Just this week Las Vegas police launched a campaign asking citizens to specifically target photographers who were taking pictures of “non-touristy” things. Pity the poor photo journalist who might be doing a project photographing people who live under a bridge or who are homeless or who are in some fool’s opinion not “touristy” enough.
The war on photography is my pick for the most significant development of the last decade because it has the opportunity to do the most damage to the practice of photography as a whole.
Our people, like everybody, citizens, residents ALL, need to know about photography and the law. In times past, most if not all, photographers grew up with that Chernoff publication/book "Photography and the Law", but the Society we lived in back then was quite unlike today. We have attained a more lawless way of life and in time to come photographers may have to engage personal security, like bodyguards, if they need to take a snap in a public place.
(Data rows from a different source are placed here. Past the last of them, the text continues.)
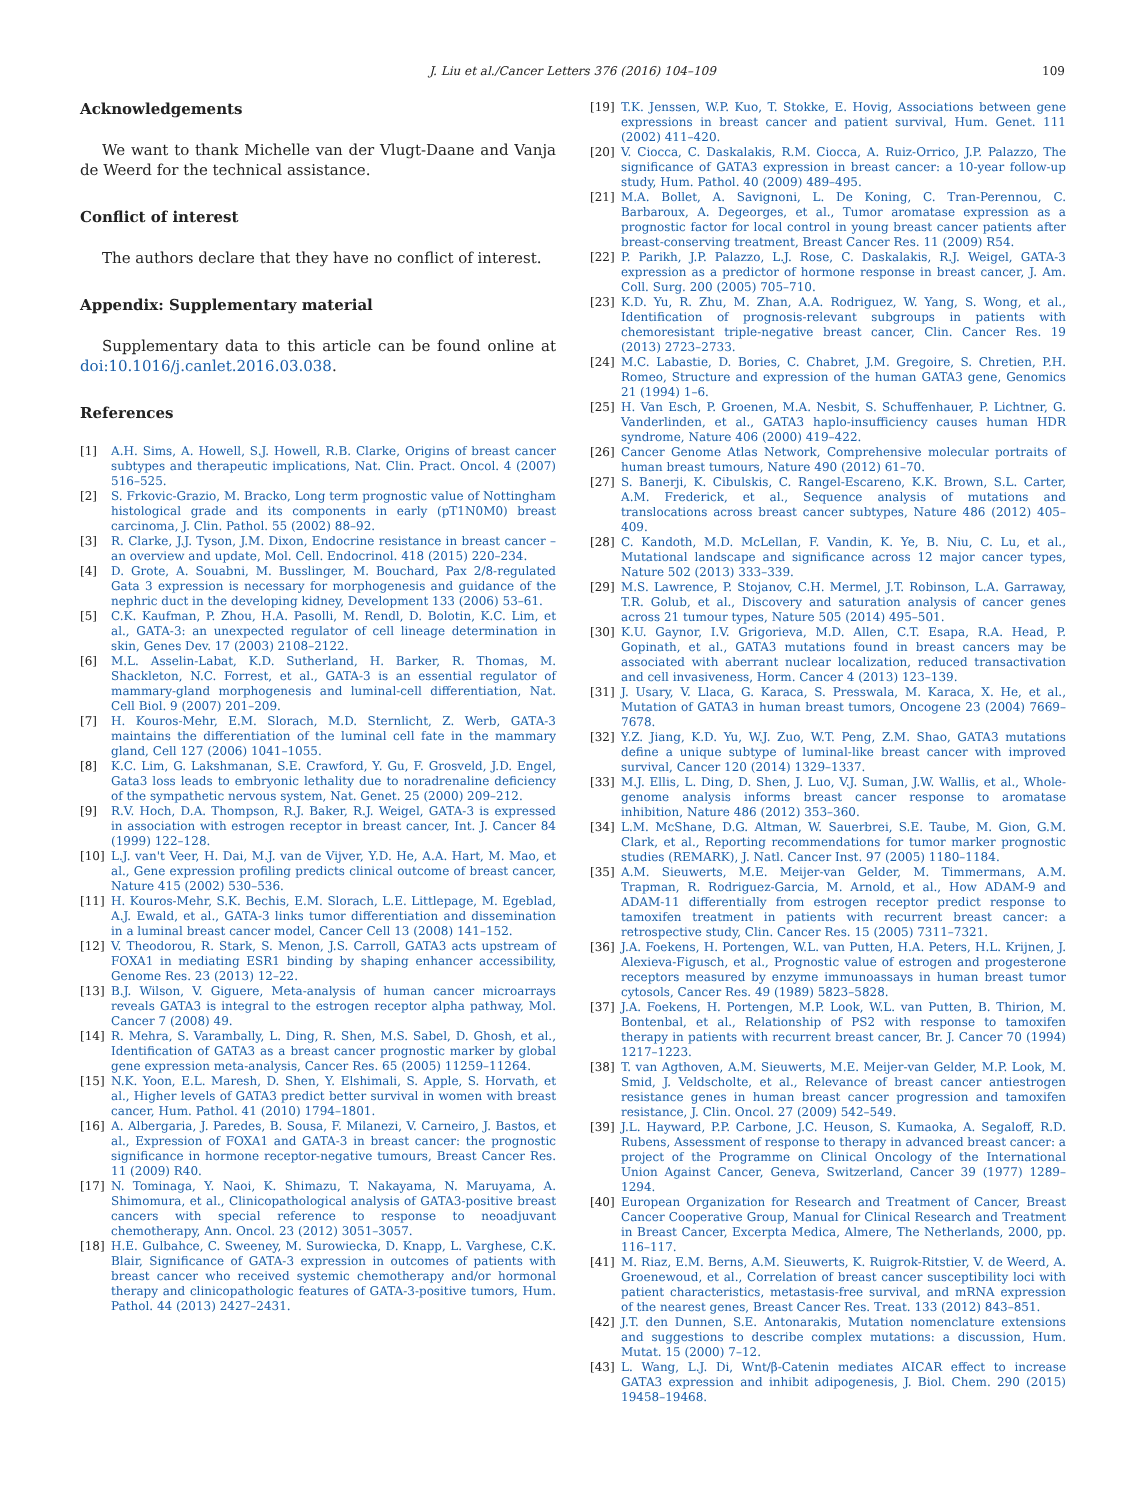J. Liu et al./Cancer Letters 376 (2016) 104–109
109
Acknowledgements
We want to thank Michelle van der Vlugt-Daane and Vanja de Weerd for the technical assistance.
Conflict of interest
The authors declare that they have no conflict of interest.
Appendix: Supplementary material
Supplementary data to this article can be found online at doi:10.1016/j.canlet.2016.03.038.
References
[1] A.H. Sims, A. Howell, S.J. Howell, R.B. Clarke, Origins of breast cancer subtypes and therapeutic implications, Nat. Clin. Pract. Oncol. 4 (2007) 516–525.
[2] S. Frkovic-Grazio, M. Bracko, Long term prognostic value of Nottingham histological grade and its components in early (pT1N0M0) breast carcinoma, J. Clin. Pathol. 55 (2002) 88–92.
[3] R. Clarke, J.J. Tyson, J.M. Dixon, Endocrine resistance in breast cancer – an overview and update, Mol. Cell. Endocrinol. 418 (2015) 220–234.
[4] D. Grote, A. Souabni, M. Busslinger, M. Bouchard, Pax 2/8-regulated Gata 3 expression is necessary for morphogenesis and guidance of the nephric duct in the developing kidney, Development 133 (2006) 53–61.
[5] C.K. Kaufman, P. Zhou, H.A. Pasolli, M. Rendl, D. Bolotin, K.C. Lim, et al., GATA-3: an unexpected regulator of cell lineage determination in skin, Genes Dev. 17 (2003) 2108–2122.
[6] M.L. Asselin-Labat, K.D. Sutherland, H. Barker, R. Thomas, M. Shackleton, N.C. Forrest, et al., GATA-3 is an essential regulator of mammary-gland morphogenesis and luminal-cell differentiation, Nat. Cell Biol. 9 (2007) 201–209.
[7] H. Kouros-Mehr, E.M. Slorach, M.D. Sternlicht, Z. Werb, GATA-3 maintains the differentiation of the luminal cell fate in the mammary gland, Cell 127 (2006) 1041–1055.
[8] K.C. Lim, G. Lakshmanan, S.E. Crawford, Y. Gu, F. Grosveld, J.D. Engel, Gata3 loss leads to embryonic lethality due to noradrenaline deficiency of the sympathetic nervous system, Nat. Genet. 25 (2000) 209–212.
[9] R.V. Hoch, D.A. Thompson, R.J. Baker, R.J. Weigel, GATA-3 is expressed in association with estrogen receptor in breast cancer, Int. J. Cancer 84 (1999) 122–128.
[10] L.J. van't Veer, H. Dai, M.J. van de Vijver, Y.D. He, A.A. Hart, M. Mao, et al., Gene expression profiling predicts clinical outcome of breast cancer, Nature 415 (2002) 530–536.
[11] H. Kouros-Mehr, S.K. Bechis, E.M. Slorach, L.E. Littlepage, M. Egeblad, A.J. Ewald, et al., GATA-3 links tumor differentiation and dissemination in a luminal breast cancer model, Cancer Cell 13 (2008) 141–152.
[12] V. Theodorou, R. Stark, S. Menon, J.S. Carroll, GATA3 acts upstream of FOXA1 in mediating ESR1 binding by shaping enhancer accessibility, Genome Res. 23 (2013) 12–22.
[13] B.J. Wilson, V. Giguere, Meta-analysis of human cancer microarrays reveals GATA3 is integral to the estrogen receptor alpha pathway, Mol. Cancer 7 (2008) 49.
[14] R. Mehra, S. Varambally, L. Ding, R. Shen, M.S. Sabel, D. Ghosh, et al., Identification of GATA3 as a breast cancer prognostic marker by global gene expression meta-analysis, Cancer Res. 65 (2005) 11259–11264.
[15] N.K. Yoon, E.L. Maresh, D. Shen, Y. Elshimali, S. Apple, S. Horvath, et al., Higher levels of GATA3 predict better survival in women with breast cancer, Hum. Pathol. 41 (2010) 1794–1801.
[16] A. Albergaria, J. Paredes, B. Sousa, F. Milanezi, V. Carneiro, J. Bastos, et al., Expression of FOXA1 and GATA-3 in breast cancer: the prognostic significance in hormone receptor-negative tumours, Breast Cancer Res. 11 (2009) R40.
[17] N. Tominaga, Y. Naoi, K. Shimazu, T. Nakayama, N. Maruyama, A. Shimomura, et al., Clinicopathological analysis of GATA3-positive breast cancers with special reference to response to neoadjuvant chemotherapy, Ann. Oncol. 23 (2012) 3051–3057.
[18] H.E. Gulbahce, C. Sweeney, M. Surowiecka, D. Knapp, L. Varghese, C.K. Blair, Significance of GATA-3 expression in outcomes of patients with breast cancer who received systemic chemotherapy and/or hormonal therapy and clinicopathologic features of GATA-3-positive tumors, Hum. Pathol. 44 (2013) 2427–2431.
[19] T.K. Jenssen, W.P. Kuo, T. Stokke, E. Hovig, Associations between gene expressions in breast cancer and patient survival, Hum. Genet. 111 (2002) 411–420.
[20] V. Ciocca, C. Daskalakis, R.M. Ciocca, A. Ruiz-Orrico, J.P. Palazzo, The significance of GATA3 expression in breast cancer: a 10-year follow-up study, Hum. Pathol. 40 (2009) 489–495.
[21] M.A. Bollet, A. Savignoni, L. De Koning, C. Tran-Perennou, C. Barbaroux, A. Degeorges, et al., Tumor aromatase expression as a prognostic factor for local control in young breast cancer patients after breast-conserving treatment, Breast Cancer Res. 11 (2009) R54.
[22] P. Parikh, J.P. Palazzo, L.J. Rose, C. Daskalakis, R.J. Weigel, GATA-3 expression as a predictor of hormone response in breast cancer, J. Am. Coll. Surg. 200 (2005) 705–710.
[23] K.D. Yu, R. Zhu, M. Zhan, A.A. Rodriguez, W. Yang, S. Wong, et al., Identification of prognosis-relevant subgroups in patients with chemoresistant triple-negative breast cancer, Clin. Cancer Res. 19 (2013) 2723–2733.
[24] M.C. Labastie, D. Bories, C. Chabret, J.M. Gregoire, S. Chretien, P.H. Romeo, Structure and expression of the human GATA3 gene, Genomics 21 (1994) 1–6.
[25] H. Van Esch, P. Groenen, M.A. Nesbit, S. Schuffenhauer, P. Lichtner, G. Vanderlinden, et al., GATA3 haplo-insufficiency causes human HDR syndrome, Nature 406 (2000) 419–422.
[26] Cancer Genome Atlas Network, Comprehensive molecular portraits of human breast tumours, Nature 490 (2012) 61–70.
[27] S. Banerji, K. Cibulskis, C. Rangel-Escareno, K.K. Brown, S.L. Carter, A.M. Frederick, et al., Sequence analysis of mutations and translocations across breast cancer subtypes, Nature 486 (2012) 405–409.
[28] C. Kandoth, M.D. McLellan, F. Vandin, K. Ye, B. Niu, C. Lu, et al., Mutational landscape and significance across 12 major cancer types, Nature 502 (2013) 333–339.
[29] M.S. Lawrence, P. Stojanov, C.H. Mermel, J.T. Robinson, L.A. Garraway, T.R. Golub, et al., Discovery and saturation analysis of cancer genes across 21 tumour types, Nature 505 (2014) 495–501.
[30] K.U. Gaynor, I.V. Grigorieva, M.D. Allen, C.T. Esapa, R.A. Head, P. Gopinath, et al., GATA3 mutations found in breast cancers may be associated with aberrant nuclear localization, reduced transactivation and cell invasiveness, Horm. Cancer 4 (2013) 123–139.
[31] J. Usary, V. Llaca, G. Karaca, S. Presswala, M. Karaca, X. He, et al., Mutation of GATA3 in human breast tumors, Oncogene 23 (2004) 7669–7678.
[32] Y.Z. Jiang, K.D. Yu, W.J. Zuo, W.T. Peng, Z.M. Shao, GATA3 mutations define a unique subtype of luminal-like breast cancer with improved survival, Cancer 120 (2014) 1329–1337.
[33] M.J. Ellis, L. Ding, D. Shen, J. Luo, V.J. Suman, J.W. Wallis, et al., Whole-genome analysis informs breast cancer response to aromatase inhibition, Nature 486 (2012) 353–360.
[34] L.M. McShane, D.G. Altman, W. Sauerbrei, S.E. Taube, M. Gion, G.M. Clark, et al., Reporting recommendations for tumor marker prognostic studies (REMARK), J. Natl. Cancer Inst. 97 (2005) 1180–1184.
[35] A.M. Sieuwerts, M.E. Meijer-van Gelder, M. Timmermans, A.M. Trapman, R. Rodriguez-Garcia, M. Arnold, et al., How ADAM-9 and ADAM-11 differentially from estrogen receptor predict response to tamoxifen treatment in patients with recurrent breast cancer: a retrospective study, Clin. Cancer Res. 15 (2005) 7311–7321.
[36] J.A. Foekens, H. Portengen, W.L. van Putten, H.A. Peters, H.L. Krijnen, J. Alexieva-Figusch, et al., Prognostic value of estrogen and progesterone receptors measured by enzyme immunoassays in human breast tumor cytosols, Cancer Res. 49 (1989) 5823–5828.
[37] J.A. Foekens, H. Portengen, M.P. Look, W.L. van Putten, B. Thirion, M. Bontenbal, et al., Relationship of PS2 with response to tamoxifen therapy in patients with recurrent breast cancer, Br. J. Cancer 70 (1994) 1217–1223.
[38] T. van Agthoven, A.M. Sieuwerts, M.E. Meijer-van Gelder, M.P. Look, M. Smid, J. Veldscholte, et al., Relevance of breast cancer antiestrogen resistance genes in human breast cancer progression and tamoxifen resistance, J. Clin. Oncol. 27 (2009) 542–549.
[39] J.L. Hayward, P.P. Carbone, J.C. Heuson, S. Kumaoka, A. Segaloff, R.D. Rubens, Assessment of response to therapy in advanced breast cancer: a project of the Programme on Clinical Oncology of the International Union Against Cancer, Geneva, Switzerland, Cancer 39 (1977) 1289–1294.
[40] European Organization for Research and Treatment of Cancer, Breast Cancer Cooperative Group, Manual for Clinical Research and Treatment in Breast Cancer, Excerpta Medica, Almere, The Netherlands, 2000, pp. 116–117.
[41] M. Riaz, E.M. Berns, A.M. Sieuwerts, K. Ruigrok-Ritstier, V. de Weerd, A. Groenewoud, et al., Correlation of breast cancer susceptibility loci with patient characteristics, metastasis-free survival, and mRNA expression of the nearest genes, Breast Cancer Res. Treat. 133 (2012) 843–851.
[42] J.T. den Dunnen, S.E. Antonarakis, Mutation nomenclature extensions and suggestions to describe complex mutations: a discussion, Hum. Mutat. 15 (2000) 7–12.
[43] L. Wang, L.J. Di, Wnt/β-Catenin mediates AICAR effect to increase GATA3 expression and inhibit adipogenesis, J. Biol. Chem. 290 (2015) 19458–19468.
How this will impact on our Tourism products I can't predict, but what I do know is that in SK, I have already been challenged by Security because I was focusing on a great scene of the Port Zante Marina with the hills in the Background .... and I was not even in the Marina. I don't know if she was following instructions or if she was just flexing her authority.
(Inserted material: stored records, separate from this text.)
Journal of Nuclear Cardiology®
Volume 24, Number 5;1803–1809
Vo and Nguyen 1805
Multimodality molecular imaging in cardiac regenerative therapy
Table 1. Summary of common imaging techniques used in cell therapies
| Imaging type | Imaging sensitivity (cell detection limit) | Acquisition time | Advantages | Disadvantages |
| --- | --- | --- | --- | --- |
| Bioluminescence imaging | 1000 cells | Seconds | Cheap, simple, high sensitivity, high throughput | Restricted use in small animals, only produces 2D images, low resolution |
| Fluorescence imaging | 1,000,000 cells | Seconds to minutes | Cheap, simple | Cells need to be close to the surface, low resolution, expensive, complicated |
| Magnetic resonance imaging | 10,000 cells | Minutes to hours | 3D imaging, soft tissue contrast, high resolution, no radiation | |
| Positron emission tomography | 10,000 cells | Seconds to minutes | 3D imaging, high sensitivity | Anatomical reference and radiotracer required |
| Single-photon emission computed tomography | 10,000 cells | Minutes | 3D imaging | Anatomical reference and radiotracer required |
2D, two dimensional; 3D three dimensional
I sometimes wonder if I was a tourist, white, brown, pink, or black, if she would have still wanted to lock me up, or just waved and say, "Hi, how are you doing. Beautiful day isn't it?" Of course that was before the Brimstone Hill incident. I was dressed like a tourist, but we are only 38,000 residents ... By now almost everyone have some awareness of our "tourism product" and what that is supposed to means to us. It is okay for a tourist to stay on the cruise ship overlooking the Port Zante Marina and Basseterre and take all the pictures he wish, but I cannot stay on Port Zante and struggle to take a few snaps from ground level, snaps of our beautiful Caribbean destination which I will ultimately seek to show the world .... anyway enough said about that.
In the British article it was a female officer, just like ours, and I am now wondering what these female officers have against male photographers. It can't be that so many "hurt" and "hurting" women are out there. I for one expect that women security officers, like mothers, would be more gentle and understanding, but I also know that women function by the book, strictly by the book, and before they make a mistake, they get on the phone and seek clarification. In SK I am seeing more women security officers these days, and I wonder if we are coming or going. I see some even toting guns, and even though I have not heard of women security shooting anyone here in the last 100 years, [except for the "accidental" "testicles" shooting incident] there is always a first and I have no intention of making that statistic. The law is on our side, until you speak of terrorism, and I have no doubt that someone can claim that our camera with a long/telephoto lens looked to them like a weapon of sorts.
Everyone with a camera must be concerned. Even a point-and-shoot can be considered a serious threat to the paranoids waging the war. If it looks like a camera, it must be a camera. As we approach 2012 some folks feel that matters like these can become more significant, and maybe they will if photographers do nothing but just lie down and play dead. But maybe there is really nothing that can be done. We live in a matrix and the program is running, and maybe we can't even introduce a virus to try changing anything. But all is not lost, because we can extricate ourselves from the battle zone and battle fields and pursue our photography in peace. If we need to go into the war zone, there are endless models to emulate, and after all is said and done, photographers will still be on the front lines, and even more than may be expected.
But as for me, I am staying in the Command center and at Master control, because someone has to receive your images, and send them out across the world.